Frühere Ortsnamen von Altenmedingen waren in den Jahren 1162 Altenmedingen und 1162 Medinge. Der Name entstand 1336 durch Umbenennung des dort befindlichen Dorfes Zellensen. Bei der Gründung des Klosters in Zellensen an der Ilmenau wurde dieser Ort nach der Familie Medingen genannt. Am ehesten aus dem mittelniederdeutschen „mede, mäde, mädland“ für „Wiese“, mit „ing“ gebildet. Der Name steht daher wohl für „Wiesenort“. [3]

Politik
Gemeinderat

Der Rat der Gemeinde Altenmedingen setzt sich aus elf Ratsfrauen und Ratsherren zusammen.

CDU SPD Grüne FDP WGS FWG EBW Gesamt
2011 4 (36,1 %) 2 (23,1 %) 1 (10,0 %) 1 (6,8 %) 1 (8,0 %) 2 (15,1 %) 0 11 Sitze [4]

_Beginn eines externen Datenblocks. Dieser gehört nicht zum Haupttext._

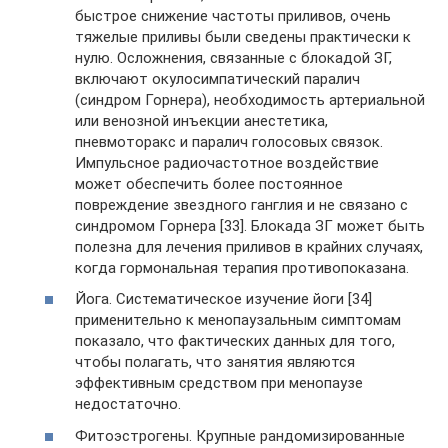
быстрое снижение частоты приливов, очень
тяжелые приливы были сведены практически к
нулю. Осложнения, связанные с блокадой ЗГ,
включают окулосимпатический паралич
(синдром Горнера), необходимость артериальной
или венозной инъекции анестетика,
пневмоторакс и паралич голосовых связок.
Импульсное радиочастотное воздействие
может обеспечить более постоянное
повреждение звездного ганглия и не связано с
синдромом Горнера [33]. Блокада ЗГ может быть
полезна для лечения приливов в крайних случаях,
когда гормональная терапия противопоказана.
Йога. Систематическое изучение йоги [34]
применительно к менопаузальным симптомам
показало, что фактических данных для того,
чтобы полагать, что занятия являются
эффективным средством при менопаузе
недостаточно.
Фитоэстрогены. Крупные рандомизированные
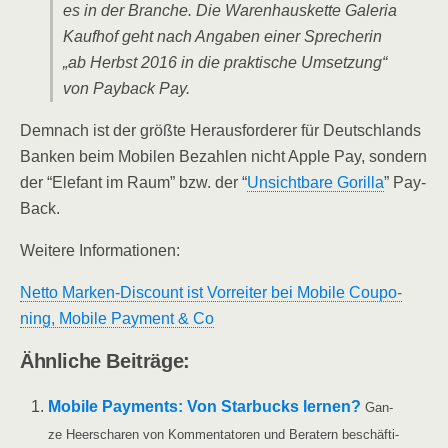
es in der Bran­che. Die Waren­haus­ket­te Gale­ria
Kauf­hof geht nach Anga­ben einer Spre­che­rin
„ab Herbst 2016 in die prak­ti­sche Umset­zung“
von Pay­back Pay.
Dem­nach ist der größ­te Her­aus­for­de­rer für Deutsch­lands
Ban­ken beim Mobi­len Bezah­len nicht Apple Pay, son­dern
der “Ele­fant im Raum” bzw. der “
Unsicht­ba­re Goril­la
” Pay­
Back.
Wei­te­re Informationen:
Net­to Mar­ken-Dis­count ist Vor­rei­ter bei Mobi­le Cou­po­
ning, Mobi­le Pay­ment & Co
Ähn­li­che Beiträge:
Mobi­le Pay­ments: Von Star­bucks ler­nen?
Gan­
ze Heer­scha­ren von Kom­men­ta­to­ren und Bera­tern beschäf­ti­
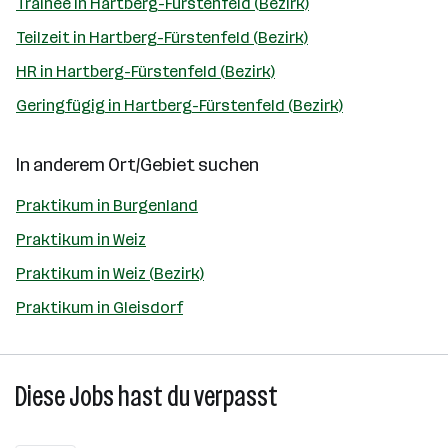
Trainee in Hartberg-Fürstenfeld (Bezirk)
Teilzeit in Hartberg-Fürstenfeld (Bezirk)
HR in Hartberg-Fürstenfeld (Bezirk)
Geringfügig in Hartberg-Fürstenfeld (Bezirk)
In anderem Ort/Gebiet suchen
Praktikum in Burgenland
Praktikum in Weiz
Praktikum in Weiz (Bezirk)
Praktikum in Gleisdorf
Diese Jobs hast du verpasst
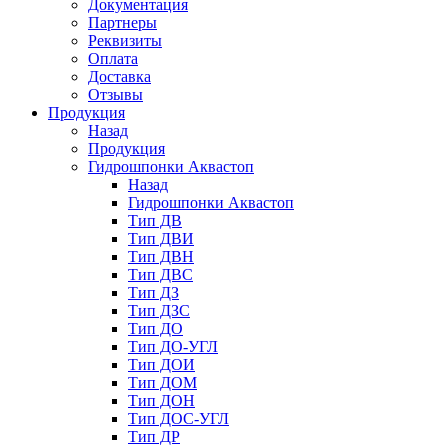
Документация
Партнеры
Реквизиты
Оплата
Доставка
Отзывы
Продукция
Назад
Продукция
Гидрошпонки Аквастоп
Назад
Гидрошпонки Аквастоп
Тип ДВ
Тип ДВИ
Тип ДВН
Тип ДВС
Тип ДЗ
Тип ДЗС
Тип ДО
Тип ДО-УГЛ
Тип ДОИ
Тип ДОМ
Тип ДОН
Тип ДОС-УГЛ
Тип ДР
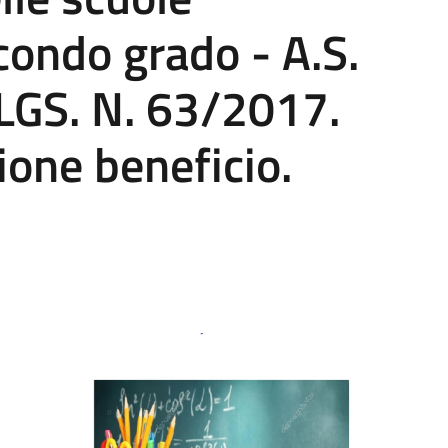
condo grado - A.S.
LGS. N. 63/2017.
ione beneficio.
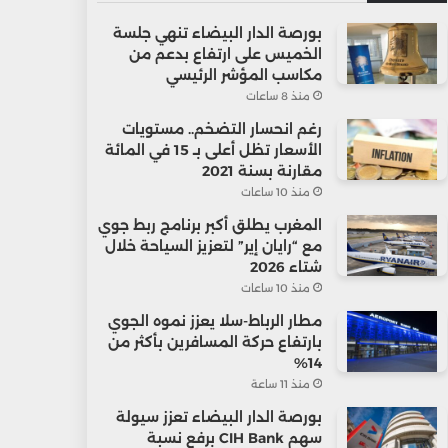
بورصة الدار البيضاء تنهي جلسة
الخميس على ارتفاع بدعم من
مكاسب المؤشر الرئيسي
منذ 8 ساعات
رغم انحسار التضخم.. مستويات
الأسعار تظل أعلى بـ 15 في المائة
مقارنة بسنة 2021
منذ 10 ساعات
المغرب يطلق أكبر برنامج ربط جوي
مع “رايان إير” لتعزيز السياحة خلال
شتاء 2026
منذ 10 ساعات
مطار الرباط-سلا يعزز نموه الجوي
بارتفاع حركة المسافرين بأكثر من
14%
منذ 11 ساعة
بورصة الدار البيضاء تعزز سيولة
سهم CIH Bank برفع نسبة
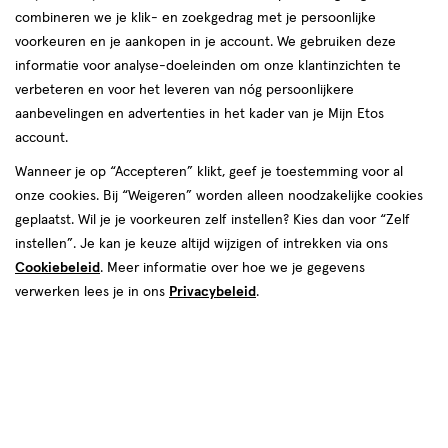
combineren we je klik- en zoekgedrag met je persoonlijke
Duracell
voorkeuren en je aankopen in je account. We gebruiken deze
informatie voor analyse-doeleinden om onze klantinzichten te
producten
Bijna uitverkocht
verbeteren en voor het leveren van nóg persoonlijkere
aanbevelingen en advertenties in het kader van je Mijn Etos
toevoegen
toevoegen
account.
aan
aan
verlanglijst
verlanglijst
Wanneer je op “Accepteren” klikt, geef je toestemming voor al
onze cookies. Bij “Weigeren” worden alleen noodzakelijke cookies
geplaatst. Wil je je voorkeuren zelf instellen? Kies dan voor “Zelf
instellen”. Je kan je keuze altijd wijzigen of intrekken via ons
Cookiebeleid
. Meer informatie over hoe we je gegevens
verwerken lees je in ons
Privacybeleid
.
€ 8.39
8
.
€ 7.89
7
.
39
89
4 stuks
2 stuks
Duracell Batterijen Alkaline Plus
Duracell Specialty Batterij
AAA 4 stuks
CR2032 2 stuks
Toevoegen
Toevoegen
1
1
verhoog aantal met één
,
Bijna uitverkocht!
verhoog aanta
Er zi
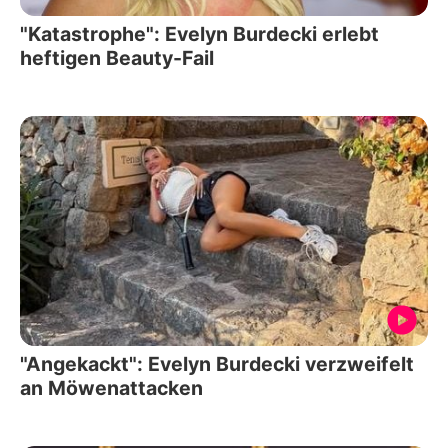
"Katastrophe": Evelyn Burdecki erlebt
heftigen Beauty-Fail
"Angekackt": Evelyn Burdecki verzweifelt
an Möwenattacken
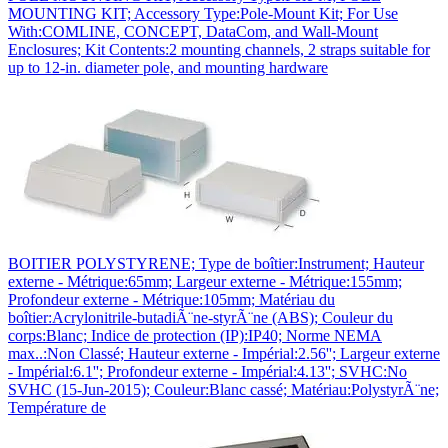
MOUNTING KIT; Accessory Type:Pole-Mount Kit; For Use
With:COMLINE, CONCEPT, DataCom, and Wall-Mount
Enclosures; Kit Contents:2 mounting channels, 2 straps suitable for
up to 12-in. diameter pole, and mounting hardware
BOITIER POLYSTYRENE; Type de boîtier:Instrument; Hauteur
externe - Métrique:65mm; Largeur externe - Métrique:155mm;
Profondeur externe - Métrique:105mm; Matériau du
boîtier:Acrylonitrile-butadiÃ¨ne-styrÃ¨ne (ABS); Couleur du
corps:Blanc; Indice de protection (IP):IP40; Norme NEMA
max..:Non Classé; Hauteur externe - Impérial:2.56''; Largeur externe
- Impérial:6.1''; Profondeur externe - Impérial:4.13''; SVHC:No
SVHC (15-Jun-2015); Couleur:Blanc cassé; Matériau:PolystyrÃ¨ne;
Température de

Letzte Kommunalwahl am 11. September 2011

Bürgermeister/Verwaltung

Bürgermeister ist Werner Marquard (CDU). Die Gemeindeverwaltung befindet sich in der Hauptstraße 1 A, 29575 Altenmedingen.

Baudenkmäler
Hauptartikel: Liste der Baudenkmale in Altenmedingen
Persönlichkeiten
Johann Georg Büsch (1728–1800), Pädagoge und Publizist, geboren in Altenmedingen
Christian von Seebach (1793–1865), Forstmann, geboren in Reisenmoor
Literatur
Eberhard Behnke: Die Familien und Einwohner des Kirchspiels Altenmedingen: Ortsfamilienbuch 1713-1920 zu den Orten Aljarn, Altenmedingen, Bohndorf, Bostelwiebeck, Eddelstorf, Haaßel und Vorwerk. Uelzen: Museums- und Heimatverein des Kreises Uelzen 2014 (= Quellen und Darstellungen zur Geschichte von Stadt und Kreis Uelzen 14), ISBN 978-3-929864-27-4.